Most Christians, I suspect, are involved in business. And we’re all, at least in North America, an integral part of the market economy. In response to the abuses we’ve seen recently, all Christians need to be a visible and bold force for the redemption of commercial enterprise. Because we love our neighbours, because we care for the poor, because we have a heart for mercy and justice—we need to create products and services that, in turn, create wealth. And we need to do it, as far as fallen creatures are able, without the contaminating effects of sin.
Are there cultural goods in our surrounding culture that demand an urgent response from all Christians?
The U.S. healthcare system will demand our response. One way or another, it’s going to change. I think that we, informed by the Bible’s teaching, would like to have a hand/voice in that makeover.
Social (and other) media demand a response from us. Here’s an instance, I think, where Christians have jumped on a cultural bandwagon. Social media surely have a place and a purpose, but I’d like to see us bring reflection, discernment, and wisdom to their use.
Are there needs for freshly made culture that demand to be met by all Christians?
Yes, if we’re here, there must be a need for fresh culture.

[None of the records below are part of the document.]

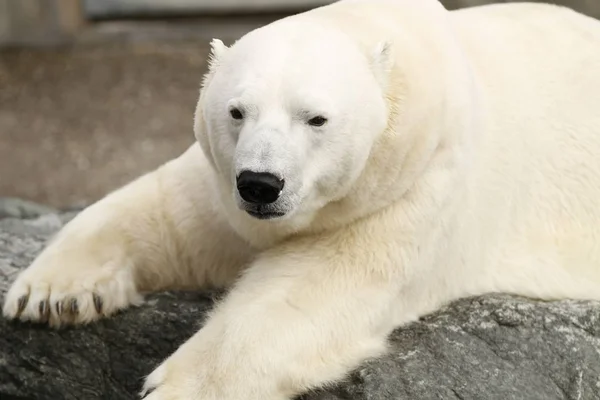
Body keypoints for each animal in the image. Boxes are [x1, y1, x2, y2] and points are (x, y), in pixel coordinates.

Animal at [1, 0, 600, 398]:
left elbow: (308, 292)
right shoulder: (223, 182)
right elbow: (168, 215)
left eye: (315, 118)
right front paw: (51, 296)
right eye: (237, 111)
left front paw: (176, 388)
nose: (261, 184)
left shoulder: (414, 185)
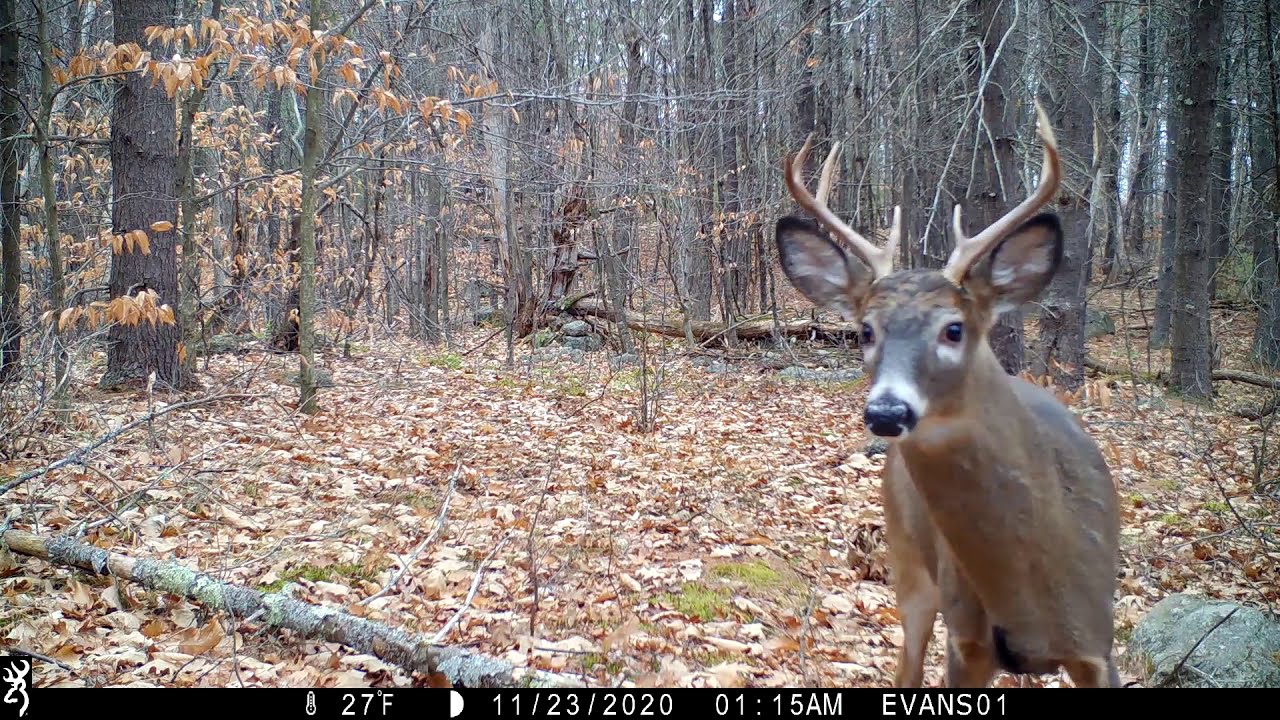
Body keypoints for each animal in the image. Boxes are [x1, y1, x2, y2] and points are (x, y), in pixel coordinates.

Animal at [772, 100, 1122, 688]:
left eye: (954, 329)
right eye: (865, 331)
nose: (887, 411)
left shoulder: (1098, 645)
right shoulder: (968, 639)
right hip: (910, 566)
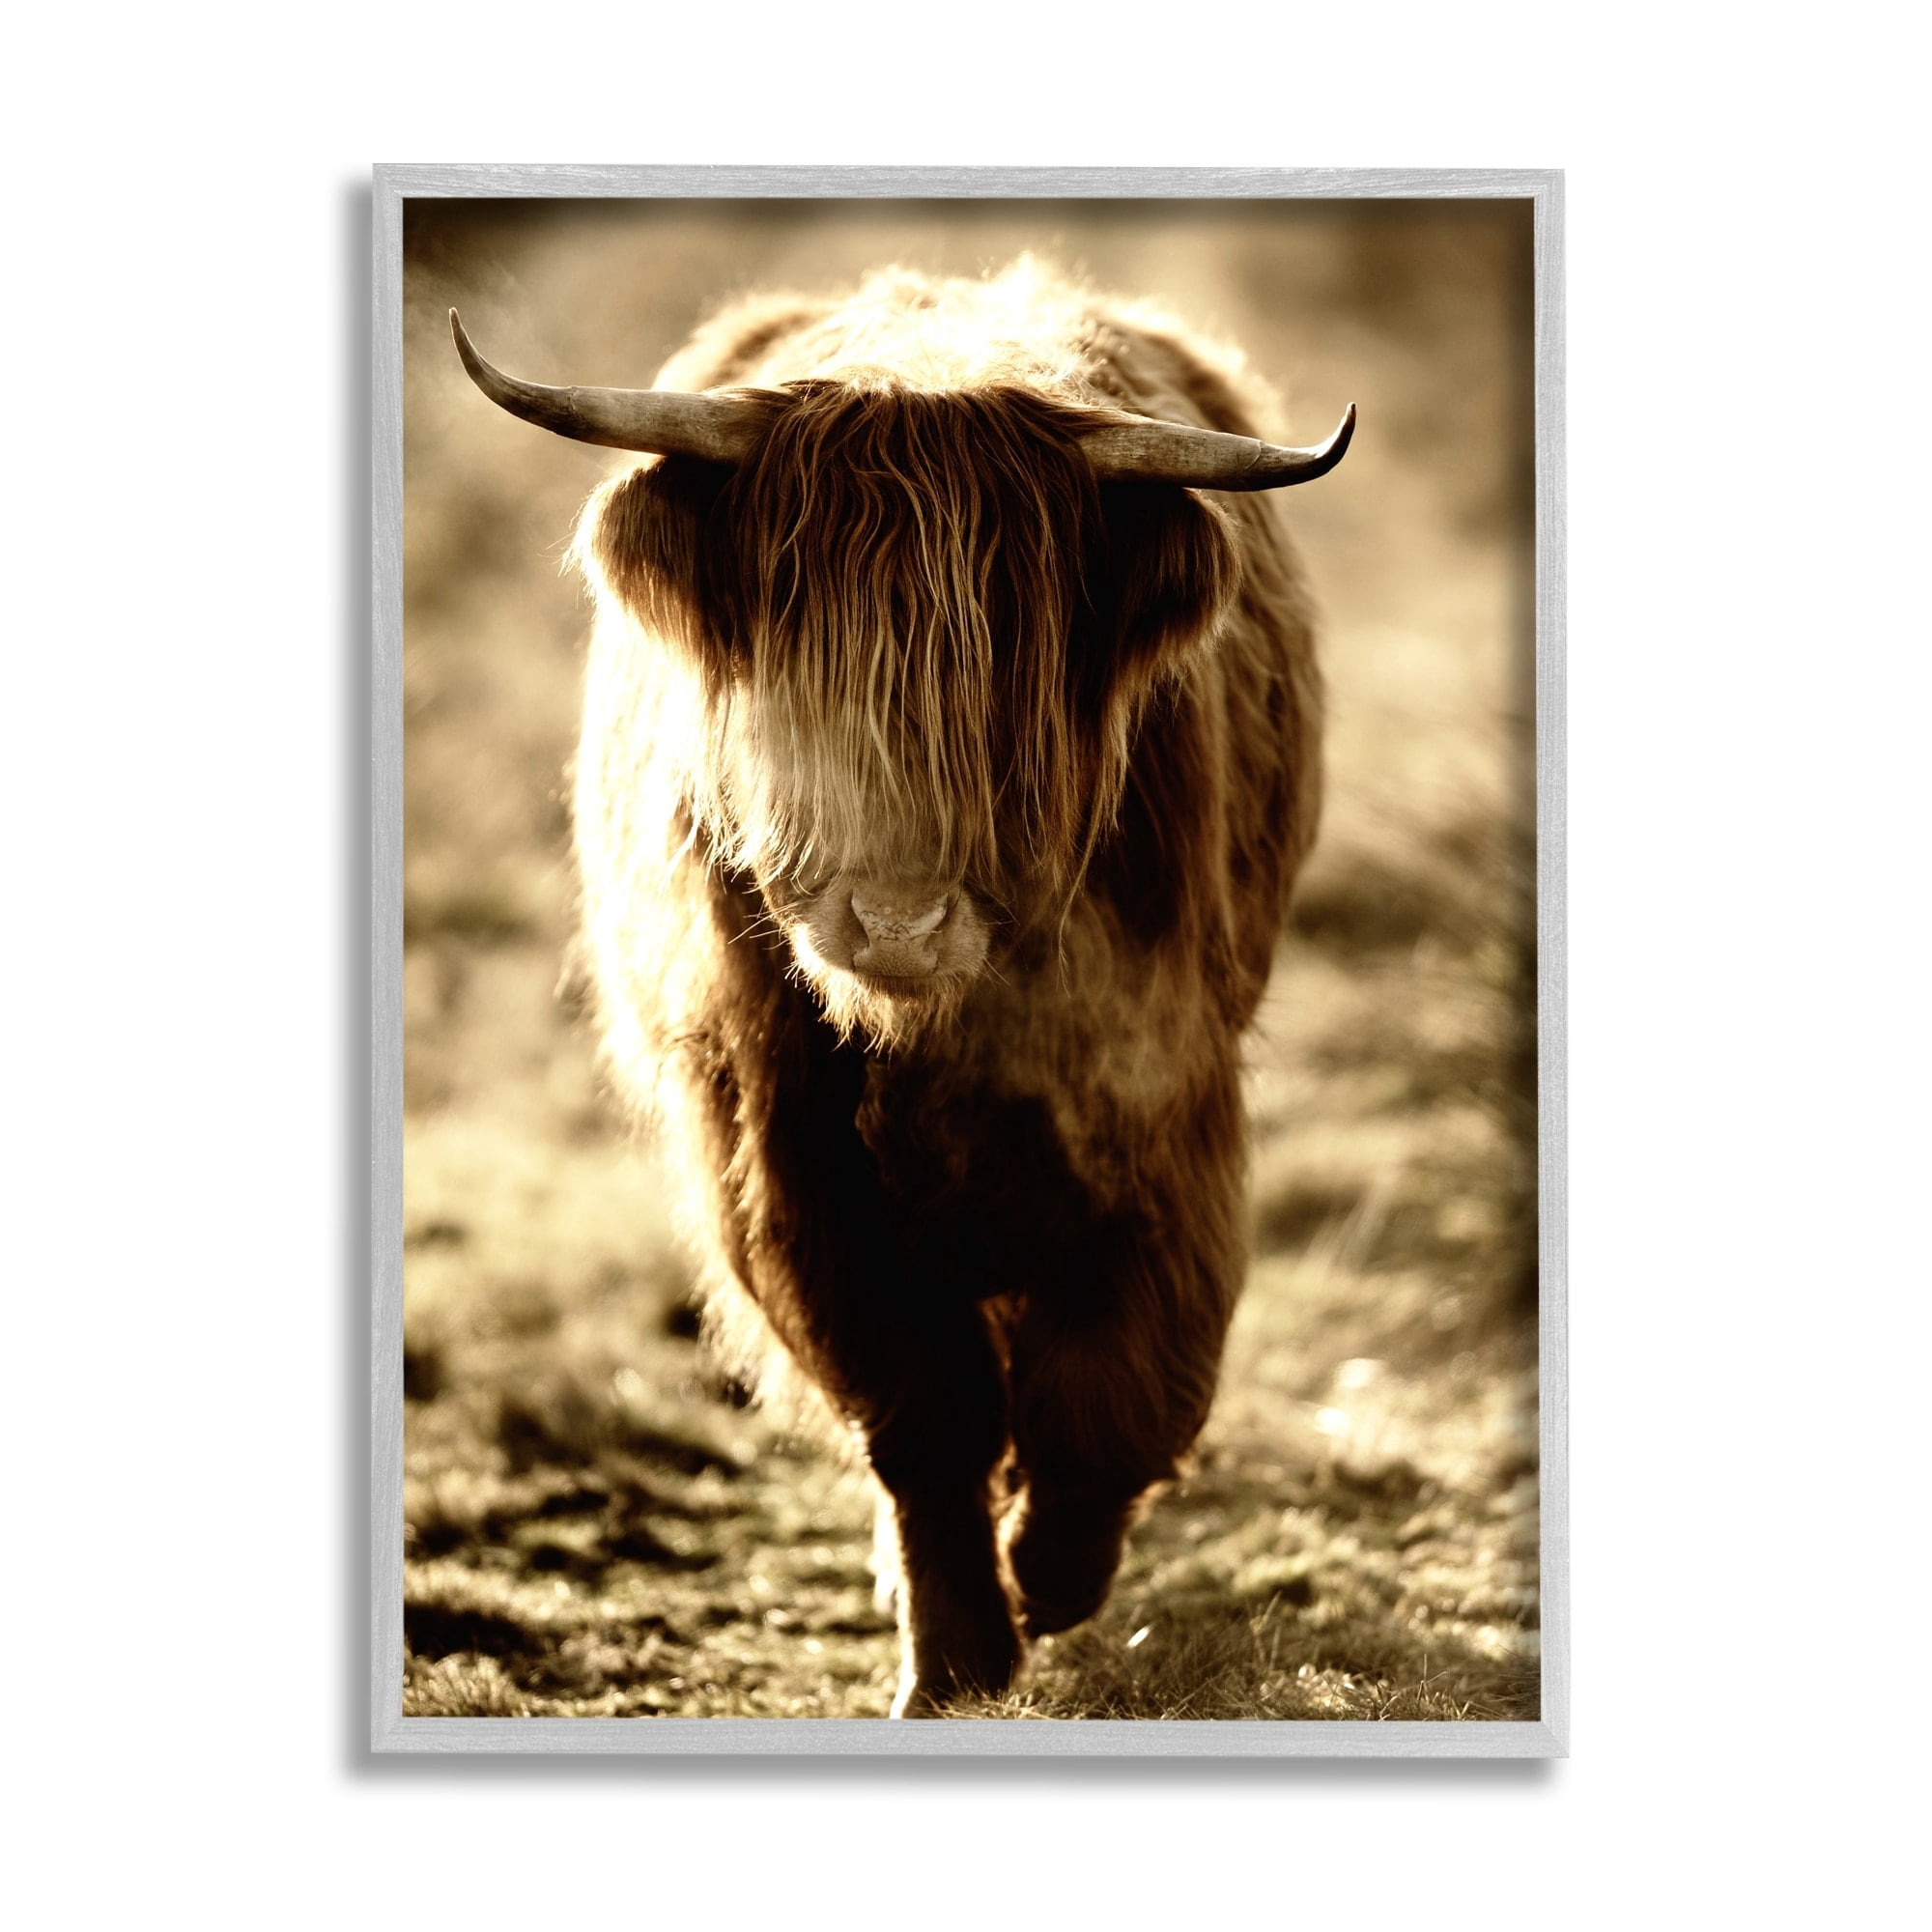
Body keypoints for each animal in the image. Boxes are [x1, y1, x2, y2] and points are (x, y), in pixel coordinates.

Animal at [449, 260, 1353, 1716]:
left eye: (1008, 676)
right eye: (798, 669)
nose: (895, 917)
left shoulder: (1161, 1101)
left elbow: (1113, 1386)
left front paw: (1052, 1575)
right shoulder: (784, 1147)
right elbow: (920, 1406)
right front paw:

And all Christians will create some sliver of it according to how God’s equipped them. Specifically, from an editor/writer’s perch, I’m optimistic about the creation of literature. I can’t shake the feeling that the world is ripe for a new generation of Flannery O’Connors, Walker Percys, Graham Greenes, Lewises and Tolkiens. That we, armed with talent and a biblical worldview, might offer the world fiction that is, as O’Connor liked to say, “a plunge into reality.” That we might wrest control from authors who have no hope to offer, and provide, through imaginative stories, a glimpse of what ought to be.